A second editorial, on November 22. bemoaned the “fact” that test scores at Carter were “only one of four factors in the students’ final grades,” and scolded the school with this admonition: “lessen[ing| the impact of test scores comes dangerously close to the social promotion that was abandoned by the school district several years ago.” Wrong again. The News had correctly reported at least three times before that Carter’s grades were based equally on homework, class participation, weekly test scores, and a final six-weeks exam. Half the final grade, in other words, is based on testing. Carter High School students actually take tests more often than many other students in the DISD.

Henry Tatum, associate editor of the editorial page for the News and the person who researched and wrote the two editorials, says he normally relies on news reports from his own paper. But Tatum admits that he got the facts wrong-and he agrees that if the facts were wrong, then the conclusions of the editorials must be called, into question. Does that mean the News will change its editorial opinion? Pederson says the editorial staff is always judging and formulating what editorials to run based on the latest information available.

The Dallas Times Herald was much more restrained in its editorial of November 18. condemning the noisy rabble of the arguing adults more than Carter’s grading policy. But Herald sports columnist Frank Luksa fell into the same trap as the rival paper. Said Luksa in his November 19 column, “A student [at Carier] who does no work receives a grade of 50 instead of the zero he earned.” Luksa would only have had to read his own paper or call the DISD to discover his error. “If you do no work” says Marvin Edwards (speaking of students, not journalists), “you get a zero.”
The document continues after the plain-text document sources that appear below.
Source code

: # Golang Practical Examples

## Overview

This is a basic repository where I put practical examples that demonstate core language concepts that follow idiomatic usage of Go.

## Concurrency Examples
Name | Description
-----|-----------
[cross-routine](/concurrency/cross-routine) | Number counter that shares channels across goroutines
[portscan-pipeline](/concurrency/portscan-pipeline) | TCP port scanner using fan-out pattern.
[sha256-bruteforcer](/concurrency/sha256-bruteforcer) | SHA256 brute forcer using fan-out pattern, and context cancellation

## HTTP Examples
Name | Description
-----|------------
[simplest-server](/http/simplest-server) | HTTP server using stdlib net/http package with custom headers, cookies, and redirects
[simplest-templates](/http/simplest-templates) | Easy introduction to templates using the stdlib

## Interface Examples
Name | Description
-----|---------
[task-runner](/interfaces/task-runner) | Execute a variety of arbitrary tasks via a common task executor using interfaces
Both papers “really indicted the whole school district.” says school board member Betty Vondracek. “The impression you get is that we were out of our minds to have this plan (at Carter). But the foundation for that plan was solid.” Edwards agrees; the Carter plan “does not lower standards.” he says. “It increases student activity within the course. It increases standards.” And although Edwards is reluctant to criticize either paper, he clearly wishes that more facts had gone into the opinions.